Sunday, July 06, 2014

Papa e a “via crucis” do povo chileno


Pedro J. Bondaczuk


O papa João Paulo II, dentro de mais duas semanas, estará visitando o Chile, que vive a sua “via crucis” de quase 14 anos de um regime militar que não tem tempo certo para acabar e devolver o comando das decisões à sociedade civil. A despeito de toda a censura que impera sobre as informações procedentes de lá, denúncias sobre torturas, prisões arbitrárias e toda a sorte de indignidades cometidas contra cidadãos comuns se sucedem de maneira apavorante.

No correr desses quase cinco lustros de tormento, a população local, em várias oportunidades, até que chegou a vislumbrar uma pálida luz de esperança bem no finalzinho do túnel. Mas em geral, a decepção posterior invariavelmente foi maior, quando percebeu que tudo não passou de miragem.

É verdade que as coisas, neste início de 1987, pelo menos para quem está à distância, parecem ter ficado mais amenas para os chilenos. Afinal, na semana passada, foi promulgada uma lei, permitindo a reabertura dos partidos políticos que não tenham cunho marxista.

Para alguns setores oposicionistas moderados, essa atitude do regime refletiu um avanço no rumo do estabelecimento de uma sociedade que não apenas os habitantes do Chile, mas toda a comunidade latino-americana, sonham que um dia irá se estabelecer ali.

Para outros segmentos mais radicais, no entanto, tudo não passa de outro enorme engodo do atual regime. Segundo tais lideranças, o general Pinochet simplesmente estaria amenizando um pouco a situação do país para a visita do papa João Paulo II. Entendem, esses políticos, que assim que o Pontífice virar as costas, tudo voltará a ser como antes, como sempre foi nos últimos 13 anos e meio.

Para justificar a afirmação de que uma pretensa abertura política é uma farsa, argumentam com o fato de que o estado de emergência, em vigor desde 1973, continua a ser religiosamente renovado a cada ciclo de noventa dias, fazendo com que o Direito no país seja ditado pelo arbítrio e não de forma consensual pela sociedade, através de seus órgãos apropriados.

Reforçam essa tese brandindo com a realidade de uma igualmente periódica renovação de um outro instrumento de exceção jurídico-institucional, tão odioso quanto o primeiro. Ou seja, o “Estado de Perigo de Perturbação da Ordem Pública”.  Este último vem sendo reforçado, também de três em três meses, desde 1982.

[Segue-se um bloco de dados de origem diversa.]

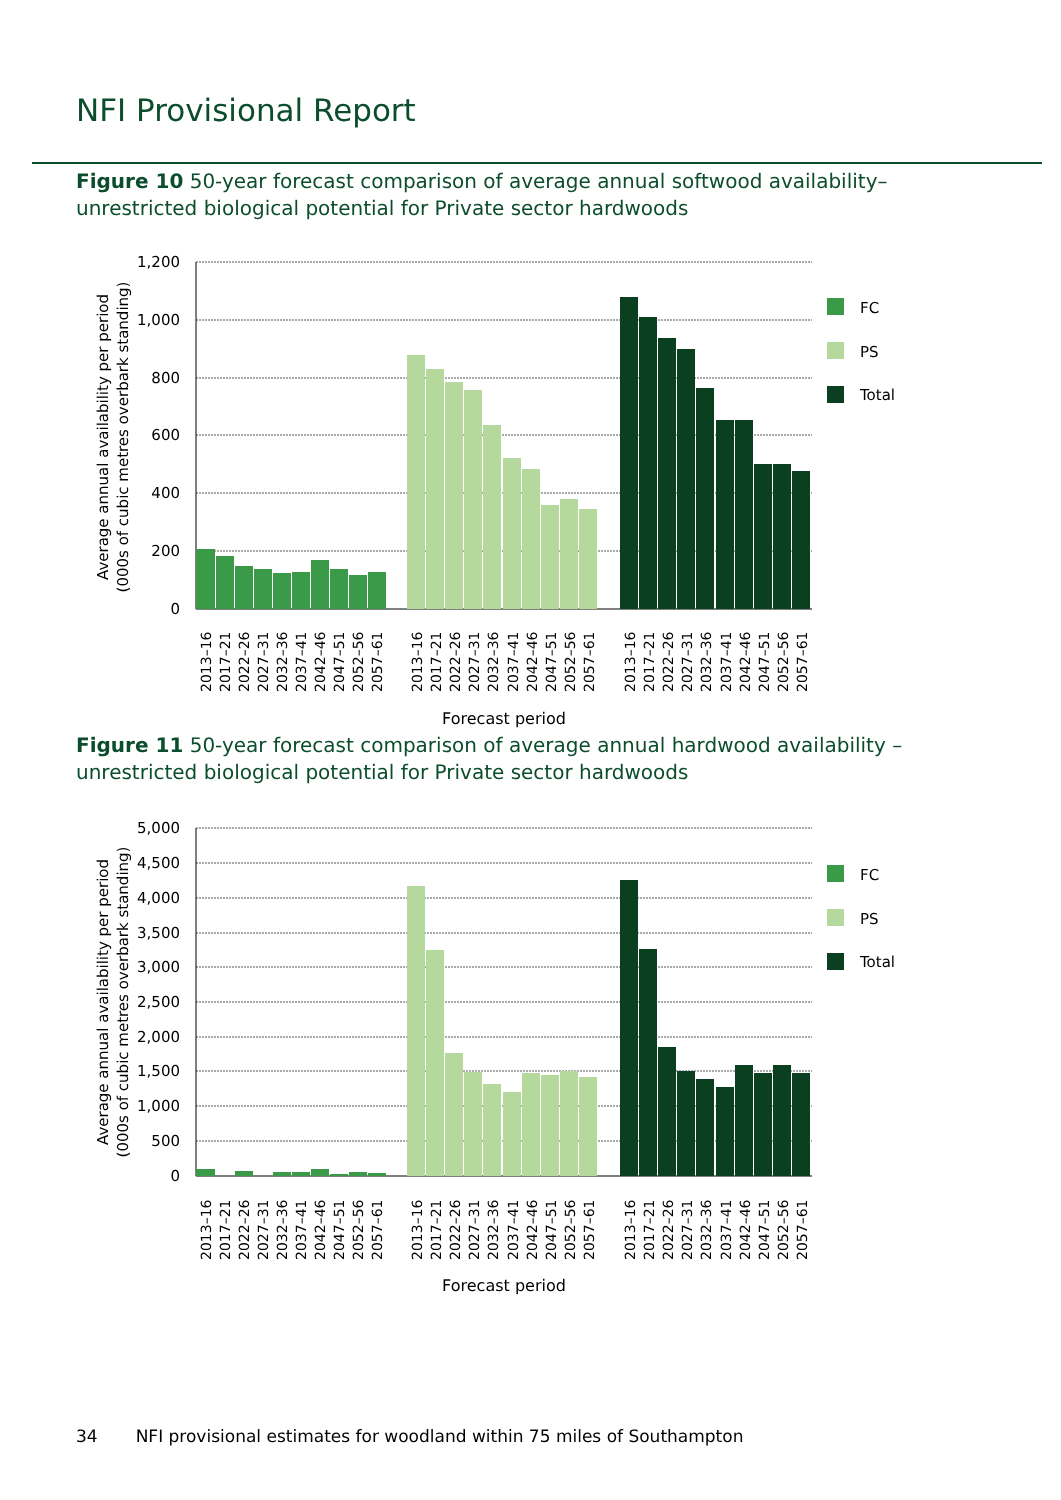NFI Provisional Report
Figure 10 50-year forecast comparison of average annual softwood availability– unrestricted biological potential for Private sector hardwoods
1,200
1,000
800
600
400
200
0
Average annual availability per period
(000s of cubic metres overbark standing)
FC
PS
Total
2013–16
2017–21
2022–26
2027–31
2032–36
2037–41
2042–46
2047–51
2052–56
2057–61
2013–16
2017–21
2022–26
2027–31
2032–36
2037–41
2042–46
2047–51
2052–56
2057–61
2013–16
2017–21
2022–26
2027–31
2032–36
2037–41
2042–46
2047–51
2052–56
2057–61
Forecast period
Figure 11 50-year forecast comparison of average annual hardwood availability – unrestricted biological potential for Private sector hardwoods
5,000
4,500
4,000
3,500
3,000
2,500
2,000
1,500
1,000
500
0
Average annual availability per period
(000s of cubic metres overbark standing)
FC
PS
Total
2013–16
2017–21
2022–26
2027–31
2032–36
2037–41
2042–46
2047–51
2052–56
2057–61
2013–16
2017–21
2022–26
2027–31
2032–36
2037–41
2042–46
2047–51
2052–56
2057–61
2013–16
2017–21
2022–26
2027–31
2032–36
2037–41
2042–46
2047–51
2052–56
2057–61
Forecast period
34 NFI provisional estimates for woodland within 75 miles of Southampton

Enquanto isso, denúncias em cima de denúncias, feitas por autoridades sérias e reputadas de defesa dos direitos humanos, se sucedem, acerca de arbitrariedades de toda a sorte, cometidas no país, sob o pretexto de salvaguardar algo que à luz dos princípios de organização dos Estados modernos e realmente democráticos (se é que isso ainda é possível na autêntica acepção do termo), não existe.

Pessoas são encarceradas por causa de suas convicções políticas, como se esse fosse um procedimento perfeitamente normal e passivo de tranqüila aprovação da comunidade internacional, nos estertores deste infeliz século da violência e do desencanto.

No mesmo dia em que um decreto, estatuindo as normas para a reabertura dos partidos políticos, foi promulgado pelo general Pinochet, o seu regime foi condenado mais uma vez, por unanimidade, pela Comissão de Direitos Humanos da Organização das Nações Unidas, reunida em Genebra, por descumprir os princípios mais elementares da convivência comunitária.

Como em todos os regimes ditatoriais, verifica-se uma enorme inversão de valores. Assassinos paranóicos e sádicos, que deveriam estar segregados do convívio social em virtude da sua fúria sanguinária,. Estabelecem “leis”, a ferro e fogo, e as impõem a uma maioria indefesa, torturando, pisoteando e dignidade alheia e espezinhando pessoas pacatas, cuja única infração, muitas vezes, é não concordar com estes desmandos. Será este o estado de coisas que o Papa irá ver dentro de mais duas semanas, quando desembarcar no Chile, para tentar consolar multidões de sofredores.

(Artigo publicado na página 13, Internacional, do Correio Popular, em 17 de março de 1987).